◆ **WHAT IS NEEDED**: Begin your copy at the line with "(年5～6回)を開催し、教員養成に関わる教員自身の資質向" in the records below and end it at the line with "程研究所、材料科學研究所、光電研究所、醫學工程研究", restating each line word for word; omit the pictures.

╭──

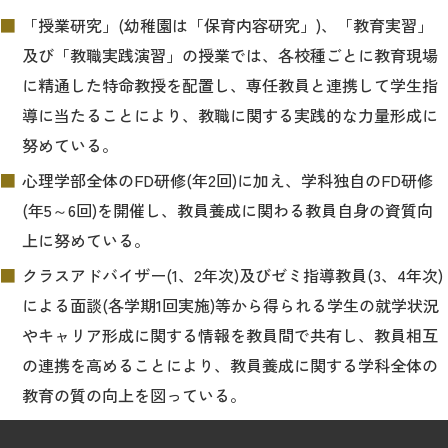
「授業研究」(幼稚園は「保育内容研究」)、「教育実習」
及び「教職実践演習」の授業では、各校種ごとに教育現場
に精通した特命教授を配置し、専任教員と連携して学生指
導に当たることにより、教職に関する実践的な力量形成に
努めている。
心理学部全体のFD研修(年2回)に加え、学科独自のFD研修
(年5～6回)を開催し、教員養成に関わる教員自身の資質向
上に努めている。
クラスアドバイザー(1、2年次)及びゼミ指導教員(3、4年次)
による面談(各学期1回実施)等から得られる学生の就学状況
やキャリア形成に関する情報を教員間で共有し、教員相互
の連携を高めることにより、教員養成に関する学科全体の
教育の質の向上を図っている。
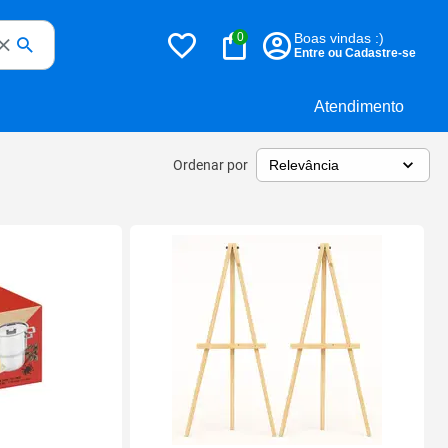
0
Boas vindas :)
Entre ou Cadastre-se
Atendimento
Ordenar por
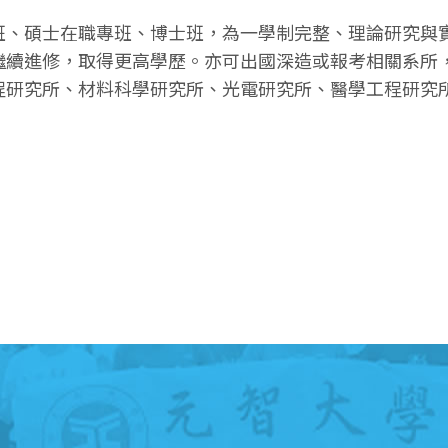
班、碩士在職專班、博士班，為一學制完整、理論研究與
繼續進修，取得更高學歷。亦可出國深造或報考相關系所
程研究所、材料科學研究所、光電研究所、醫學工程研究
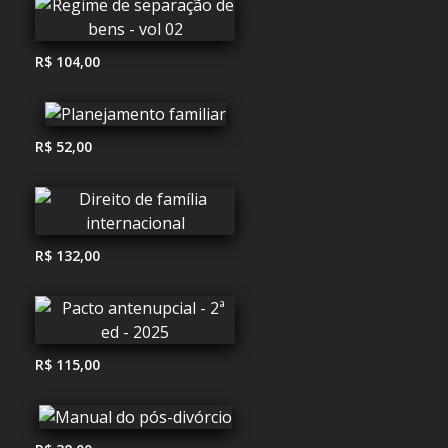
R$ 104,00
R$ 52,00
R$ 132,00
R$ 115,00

╰──
╭──

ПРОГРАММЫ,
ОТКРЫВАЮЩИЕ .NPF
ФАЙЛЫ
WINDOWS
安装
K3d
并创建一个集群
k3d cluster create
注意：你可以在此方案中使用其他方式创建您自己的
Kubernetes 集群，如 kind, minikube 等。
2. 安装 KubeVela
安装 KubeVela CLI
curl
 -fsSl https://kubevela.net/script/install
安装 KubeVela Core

╰──

◆ **WRITTEN REPLY**:
(年5～6回)を開催し、教員養成に関わる教員自身の資質向
上に努めている。
クラスアドバイザー(1、2年次)及びゼミ指導教員(3、4年次)
による面談(各学期1回実施)等から得られる学生の就学状況
やキャリア形成に関する情報を教員間で共有し、教員相互
の連携を高めることにより、教員養成に関する学科全体の
教育の質の向上を図っている。
0
Boas vindas :)
Entre ou Cadastre-se
Atendimento
Ordenar por
班、碩士在職專班、博士班，為一學制完整、理論研究與
繼續進修，取得更高學歷。亦可出國深造或報考相關系所
程研究所、材料科學研究所、光電研究所、醫學工程研究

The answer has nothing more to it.